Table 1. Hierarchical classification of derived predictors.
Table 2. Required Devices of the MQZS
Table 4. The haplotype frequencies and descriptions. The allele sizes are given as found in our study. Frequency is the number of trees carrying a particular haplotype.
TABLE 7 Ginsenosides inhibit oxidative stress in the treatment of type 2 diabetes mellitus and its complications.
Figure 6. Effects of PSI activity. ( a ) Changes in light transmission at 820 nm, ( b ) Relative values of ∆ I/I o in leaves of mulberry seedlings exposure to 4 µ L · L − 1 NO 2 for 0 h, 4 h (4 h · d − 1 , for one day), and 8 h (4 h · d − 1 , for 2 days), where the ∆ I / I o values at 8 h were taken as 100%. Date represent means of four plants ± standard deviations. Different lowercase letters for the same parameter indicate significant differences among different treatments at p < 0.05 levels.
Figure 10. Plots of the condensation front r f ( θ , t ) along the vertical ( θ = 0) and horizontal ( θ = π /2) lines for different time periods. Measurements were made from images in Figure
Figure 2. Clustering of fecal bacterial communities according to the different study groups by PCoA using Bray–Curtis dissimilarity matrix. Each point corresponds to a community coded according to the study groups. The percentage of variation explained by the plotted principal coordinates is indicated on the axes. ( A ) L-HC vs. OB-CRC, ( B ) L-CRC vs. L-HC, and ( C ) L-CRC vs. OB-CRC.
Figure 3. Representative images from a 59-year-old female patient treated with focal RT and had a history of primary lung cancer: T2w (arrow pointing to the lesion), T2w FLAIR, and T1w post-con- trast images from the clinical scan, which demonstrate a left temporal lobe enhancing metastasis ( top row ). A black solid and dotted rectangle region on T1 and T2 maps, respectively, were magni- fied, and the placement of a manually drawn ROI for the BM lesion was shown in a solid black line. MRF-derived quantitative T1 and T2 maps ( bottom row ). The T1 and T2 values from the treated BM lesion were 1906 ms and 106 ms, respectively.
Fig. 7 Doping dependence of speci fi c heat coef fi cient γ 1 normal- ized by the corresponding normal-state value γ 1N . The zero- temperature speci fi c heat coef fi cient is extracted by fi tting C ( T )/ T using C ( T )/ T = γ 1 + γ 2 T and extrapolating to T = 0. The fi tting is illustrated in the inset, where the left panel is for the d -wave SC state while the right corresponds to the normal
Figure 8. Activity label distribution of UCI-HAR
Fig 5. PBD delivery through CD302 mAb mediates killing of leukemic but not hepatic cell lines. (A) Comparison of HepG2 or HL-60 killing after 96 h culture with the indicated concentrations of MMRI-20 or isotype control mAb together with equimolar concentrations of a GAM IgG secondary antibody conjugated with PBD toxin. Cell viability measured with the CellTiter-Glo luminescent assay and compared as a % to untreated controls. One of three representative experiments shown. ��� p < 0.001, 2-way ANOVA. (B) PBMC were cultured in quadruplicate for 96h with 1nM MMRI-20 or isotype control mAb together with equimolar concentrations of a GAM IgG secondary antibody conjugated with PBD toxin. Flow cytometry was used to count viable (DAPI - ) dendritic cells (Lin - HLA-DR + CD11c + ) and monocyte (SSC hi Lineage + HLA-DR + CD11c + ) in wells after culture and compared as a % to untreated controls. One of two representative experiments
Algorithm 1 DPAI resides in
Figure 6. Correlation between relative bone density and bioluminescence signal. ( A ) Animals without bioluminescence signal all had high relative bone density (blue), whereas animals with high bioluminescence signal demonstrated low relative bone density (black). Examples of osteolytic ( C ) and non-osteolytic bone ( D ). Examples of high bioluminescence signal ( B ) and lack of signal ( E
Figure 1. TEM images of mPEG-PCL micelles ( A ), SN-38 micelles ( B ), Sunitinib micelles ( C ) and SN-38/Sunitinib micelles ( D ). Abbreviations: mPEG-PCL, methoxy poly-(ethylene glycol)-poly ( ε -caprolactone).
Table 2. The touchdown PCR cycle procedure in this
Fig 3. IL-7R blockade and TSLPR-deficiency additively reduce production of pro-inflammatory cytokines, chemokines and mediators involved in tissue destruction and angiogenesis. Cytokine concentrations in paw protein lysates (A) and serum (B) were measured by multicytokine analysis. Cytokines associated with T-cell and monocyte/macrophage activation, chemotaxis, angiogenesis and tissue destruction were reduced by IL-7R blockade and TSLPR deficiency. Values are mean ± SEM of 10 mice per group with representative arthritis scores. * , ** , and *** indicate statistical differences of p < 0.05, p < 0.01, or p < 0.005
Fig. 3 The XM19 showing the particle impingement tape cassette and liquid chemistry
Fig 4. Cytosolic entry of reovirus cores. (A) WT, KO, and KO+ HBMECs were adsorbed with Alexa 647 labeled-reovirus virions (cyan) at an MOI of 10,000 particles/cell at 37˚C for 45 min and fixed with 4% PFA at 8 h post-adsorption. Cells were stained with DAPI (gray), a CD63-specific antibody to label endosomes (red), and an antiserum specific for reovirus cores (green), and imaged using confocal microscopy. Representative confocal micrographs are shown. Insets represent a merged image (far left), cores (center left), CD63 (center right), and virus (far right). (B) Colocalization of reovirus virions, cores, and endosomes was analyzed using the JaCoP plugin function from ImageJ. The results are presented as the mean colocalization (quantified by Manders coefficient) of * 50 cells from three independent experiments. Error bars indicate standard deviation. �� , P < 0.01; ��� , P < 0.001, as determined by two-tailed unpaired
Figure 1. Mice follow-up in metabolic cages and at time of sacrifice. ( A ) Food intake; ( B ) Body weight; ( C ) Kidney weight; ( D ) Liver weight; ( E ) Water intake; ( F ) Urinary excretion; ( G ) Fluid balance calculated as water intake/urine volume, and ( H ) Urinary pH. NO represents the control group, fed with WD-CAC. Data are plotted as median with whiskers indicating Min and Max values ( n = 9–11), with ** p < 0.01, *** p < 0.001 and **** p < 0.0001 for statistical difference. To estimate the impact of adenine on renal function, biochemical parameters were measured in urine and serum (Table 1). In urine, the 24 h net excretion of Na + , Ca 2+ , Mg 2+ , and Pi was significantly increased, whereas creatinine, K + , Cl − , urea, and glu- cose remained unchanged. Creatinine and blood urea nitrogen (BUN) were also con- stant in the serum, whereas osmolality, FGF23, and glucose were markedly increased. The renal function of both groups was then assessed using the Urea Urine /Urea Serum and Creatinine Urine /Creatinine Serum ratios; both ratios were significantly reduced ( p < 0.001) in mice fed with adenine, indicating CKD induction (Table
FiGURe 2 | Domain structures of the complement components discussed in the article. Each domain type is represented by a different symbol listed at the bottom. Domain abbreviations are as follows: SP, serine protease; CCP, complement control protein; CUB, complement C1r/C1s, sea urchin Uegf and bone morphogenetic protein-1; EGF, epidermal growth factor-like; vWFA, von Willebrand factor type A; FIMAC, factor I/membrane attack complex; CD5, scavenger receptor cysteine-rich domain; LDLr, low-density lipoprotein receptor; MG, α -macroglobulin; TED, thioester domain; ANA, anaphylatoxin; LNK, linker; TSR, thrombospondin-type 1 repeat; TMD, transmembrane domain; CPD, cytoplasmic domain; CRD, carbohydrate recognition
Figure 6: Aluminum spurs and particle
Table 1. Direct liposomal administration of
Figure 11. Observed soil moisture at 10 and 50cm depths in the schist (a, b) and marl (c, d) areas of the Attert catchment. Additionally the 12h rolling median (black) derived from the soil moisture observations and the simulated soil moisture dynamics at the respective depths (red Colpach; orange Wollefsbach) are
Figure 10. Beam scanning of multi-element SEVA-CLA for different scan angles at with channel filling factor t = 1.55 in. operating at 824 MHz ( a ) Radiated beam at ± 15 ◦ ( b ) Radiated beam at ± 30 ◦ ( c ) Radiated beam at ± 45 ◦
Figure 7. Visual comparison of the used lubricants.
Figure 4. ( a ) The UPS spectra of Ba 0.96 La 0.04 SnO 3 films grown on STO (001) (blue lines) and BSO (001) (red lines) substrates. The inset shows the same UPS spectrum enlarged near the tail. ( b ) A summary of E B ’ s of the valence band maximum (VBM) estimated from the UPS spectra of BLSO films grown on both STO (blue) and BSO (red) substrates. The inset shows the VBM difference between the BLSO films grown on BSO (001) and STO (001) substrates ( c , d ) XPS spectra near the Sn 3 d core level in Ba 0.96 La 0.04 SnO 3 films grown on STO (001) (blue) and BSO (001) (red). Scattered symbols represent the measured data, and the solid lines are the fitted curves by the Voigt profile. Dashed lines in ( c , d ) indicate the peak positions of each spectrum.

PROBLEM TO WORK ON:
From the entries above, copy every line containing the word "median".

RESULT FOR THIS TASK:
Figure 1. Mice follow-up in metabolic cages and at time of sacrifice. ( A ) Food intake; ( B ) Body weight; ( C ) Kidney weight; ( D ) Liver weight; ( E ) Water intake; ( F ) Urinary excretion; ( G ) Fluid balance calculated as water intake/urine volume, and ( H ) Urinary pH. NO represents the control group, fed with WD-CAC. Data are plotted as median with whiskers indicating Min and Max values ( n = 9–11), with ** p < 0.01, *** p < 0.001 and **** p < 0.0001 for statistical difference. To estimate the impact of adenine on renal function, biochemical parameters were measured in urine and serum (Table 1). In urine, the 24 h net excretion of Na + , Ca 2+ , Mg 2+ , and Pi was significantly increased, whereas creatinine, K + , Cl − , urea, and glu- cose remained unchanged. Creatinine and blood urea nitrogen (BUN) were also con- stant in the serum, whereas osmolality, FGF23, and glucose were markedly increased. The renal function of both groups was then assessed using the Urea Urine /Urea Serum and Creatinine Urine /Creatinine Serum ratios; both ratios were significantly reduced ( p < 0.001) in mice fed with adenine, indicating CKD induction (Table
Figure 11. Observed soil moisture at 10 and 50cm depths in the schist (a, b) and marl (c, d) areas of the Attert catchment. Additionally the 12h rolling median (black) derived from the soil moisture observations and the simulated soil moisture dynamics at the respective depths (red Colpach; orange Wollefsbach) are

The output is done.